I am also a red-blooded woman. Yep, I appreciate eye candy, aka HOT GUYS. And isn’t Eric Dane just SMOKIN’ HOT?! Ohmigod. Eric Dane in a uniform is like…oh, skip the first two bases and go directly to a home run. Ok? I mean, Wow.  The man is hot. Have I mentioned that Eric Dane in a uniform is hot? Hot like, wore out my vibrator, wore out my right hand, started in on my left….

So this series started out with two features strongly in its favor, concerning me: it revolves around a US Navy ship, and it stars Eric Dane, ohmigod. This show couldn’t have hit more of my buttons IF IT TRIED. Oh please. Somewhere, Sigmund Freud, that old misogynist, is chortling in his grave.

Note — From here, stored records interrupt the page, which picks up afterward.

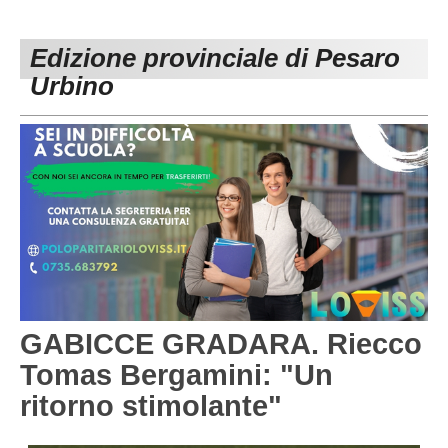
PESARO URBINO
PROMOZIONE
DIRETTA
Edizione provinciale di Pesaro
Carica la tua Rosa
1^ CATEGORIA
Urbino
2^ CATEGORIA
3^ CATEGORIA
GIOVANILI
GABICCE GRADARA. Riecco
Tomas Bergamini: "Un
ritorno stimolante"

But it wasn’t Eric Dane’s hotness that got me to buy a season pass to Season 2 on my Apple TV. Nope, it was the fact that this TV show is very well written, with intriguing 3 dimensional characters and plot lines that grab you by the throat and keep you hooked. The action is AMAZING and exciting and I can’t WAIT to see what happens in the next episode. I care about all the characters and about the US Nathan James.

The Apocalypse has happened and one lone US Navy ship is fighting to save the world. What stronger premise could there be?

“Mom, this sounds like something you wrote,” said the Munchkin.

Yeah ok, I am post-apocalyptic, as an author.